* _What the task asks_
Would you give the listing again exactly as written, minus its pictures?

* _Data supplied_
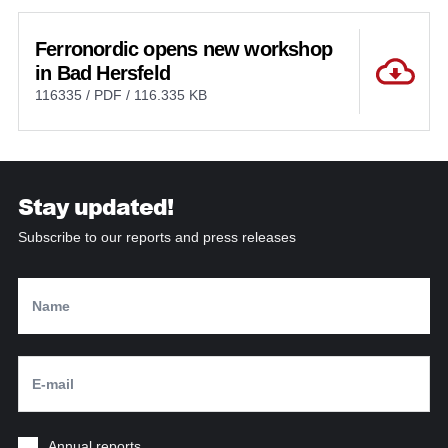
Ferronordic opens new workshop
in Bad Hersfeld
116335 / PDF / 116.335 KB
Stay updated!
Subscribe to our reports and press releases
Annual reports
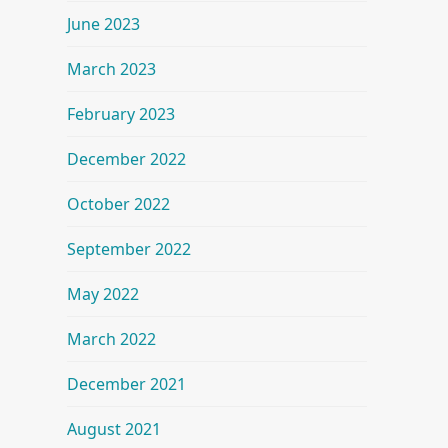
June 2023
March 2023
February 2023
December 2022
October 2022
September 2022
May 2022
March 2022
December 2021
August 2021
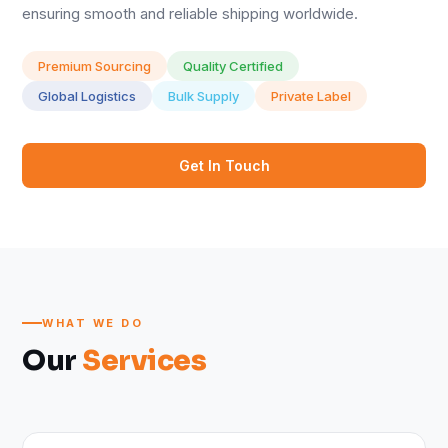
ensuring smooth and reliable shipping worldwide.
Premium Sourcing
Quality Certified
Global Logistics
Bulk Supply
Private Label
Get In Touch
WHAT WE DO
Our
Services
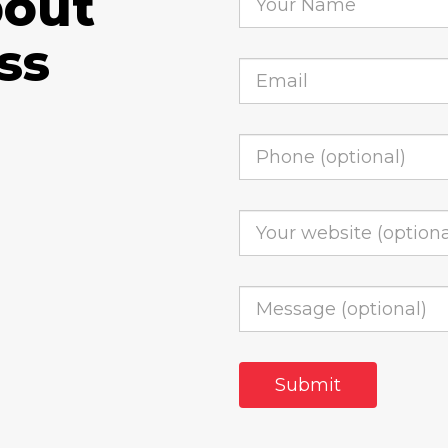
bout
ss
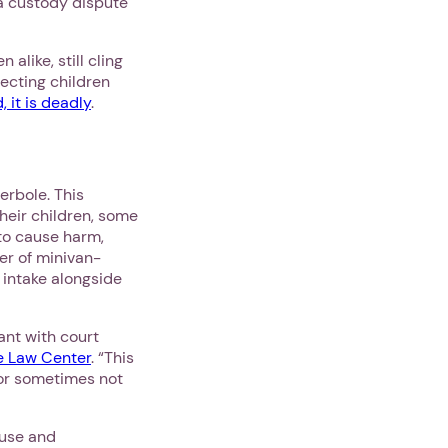
 a custody dispute
like, still cling
tecting children
 it is deadly
.
perbole. This
heir children, some
to cause harm,
r of minivan-
 intake alongside
ant with court
e Law Center
. “This
 or sometimes not
ouse and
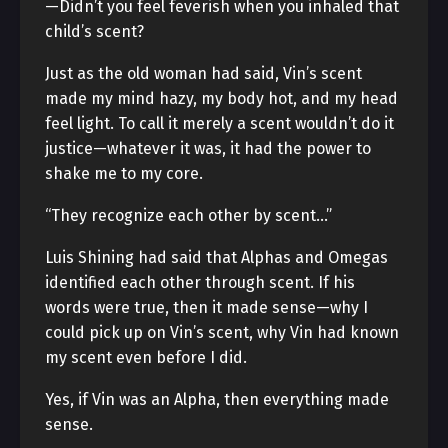
—Didn’t you feel feverish when you inhaled that
child’s scent?
Just as the old woman had said, Vin’s scent
made my mind hazy, my body hot, and my head
feel light. To call it merely a scent wouldn’t do it
justice—whatever it was, it had the power to
shake me to my core.
“They recognize each other by scent…”
Luis Shining had said that Alphas and Omegas
identified each other through scent. If his
words were true, then it made sense—why I
could pick up on Vin’s scent, why Vin had known
my scent even before I did.
Yes, if Vin was an Alpha, then everything made
sense.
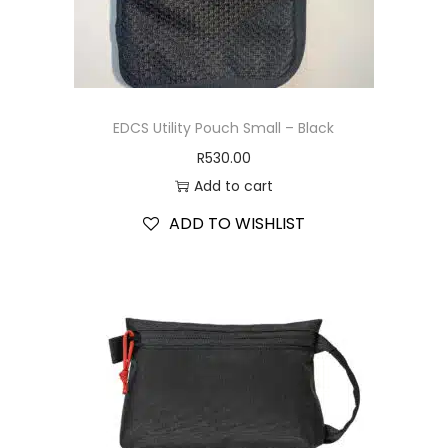
EDCS Utility Pouch Small – Black
R
530.00
Add to cart
ADD TO WISHLIST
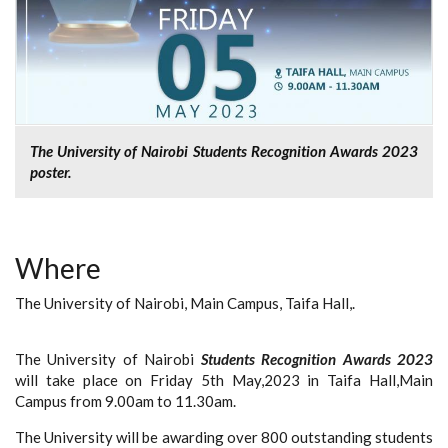
The University of Nairobi Students Recognition Awards 2023
poster.
Where
The University of Nairobi, Main Campus, Taifa Hall,.
The University of Nairobi
Students Recognition Awards 2023
will take place on Friday 5th May,2023 in Taifa Hall,Main
Campus from 9.00am to 11.30am.
The University will be awarding over 800 outstanding students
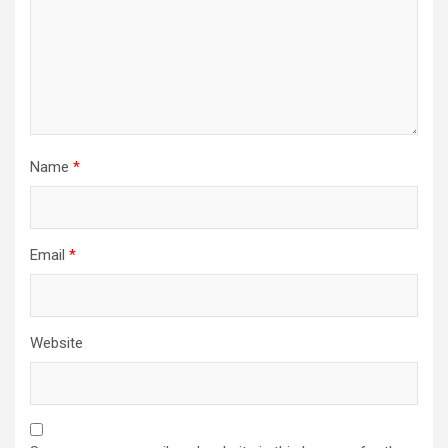
Name
*
Email
*
Website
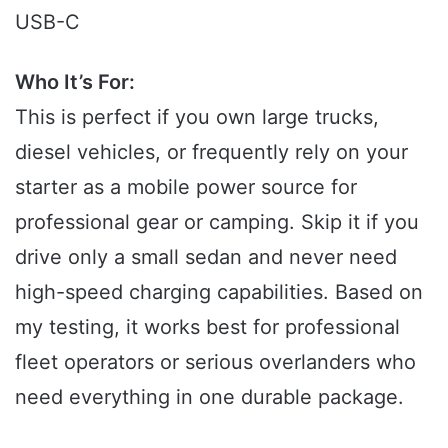
USB-C
Who It’s For:
This is perfect if you own large trucks,
diesel vehicles, or frequently rely on your
starter as a mobile power source for
professional gear or camping. Skip it if you
drive only a small sedan and never need
high-speed charging capabilities. Based on
my testing, it works best for professional
fleet operators or serious overlanders who
need everything in one durable package.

* _Answer for the task_
Ferronordic opens new workshop
in Bad Hersfeld
116335 / PDF / 116.335 KB
Stay updated!
Subscribe to our reports and press releases
Annual reports
June 2023
March 2023
February 2023
December 2022
October 2022
September 2022
May 2022
March 2022
December 2021
August 2021
ensuring smooth and reliable shipping worldwide.
Premium Sourcing
Quality Certified
Global Logistics
Bulk Supply
Private Label
Get In Touch
WHAT WE DO
Our
Services
bout
ss
 a custody dispute
like, still cling
tecting children
 it is deadly
.
perbole. This
heir children, some
to cause harm,
r of minivan-
 intake alongside
ant with court
e Law Center
. “This
 or sometimes not
ouse and
—Didn’t you feel feverish when you inhaled that
child’s scent?
Just as the old woman had said, Vin’s scent
made my mind hazy, my body hot, and my head
feel light. To call it merely a scent wouldn’t do it
justice—whatever it was, it had the power to
shake me to my core.
“They recognize each other by scent…”
Luis Shining had said that Alphas and Omegas
identified each other through scent. If his
words were true, then it made sense—why I
could pick up on Vin’s scent, why Vin had known
my scent even before I did.
Yes, if Vin was an Alpha, then everything made
sense.
EDCS Utility Pouch Small – Black
R
530.00
Add to cart
ADD TO WISHLIST
The University of Nairobi Students Recognition Awards 2023
poster.
Where
The University of Nairobi, Main Campus, Taifa Hall,.
The University of Nairobi
Students Recognition Awards 2023
will take place on Friday 5th May,2023 in Taifa Hall,Main
Campus from 9.00am to 11.30am.
The University will be awarding over 800 outstanding students
Name
*
Email
*
Website
USB-C
Who It’s For:
This is perfect if you own large trucks,
diesel vehicles, or frequently rely on your
starter as a mobile power source for
professional gear or camping. Skip it if you
drive only a small sedan and never need
high-speed charging capabilities. Based on
my testing, it works best for professional
fleet operators or serious overlanders who
need everything in one durable package.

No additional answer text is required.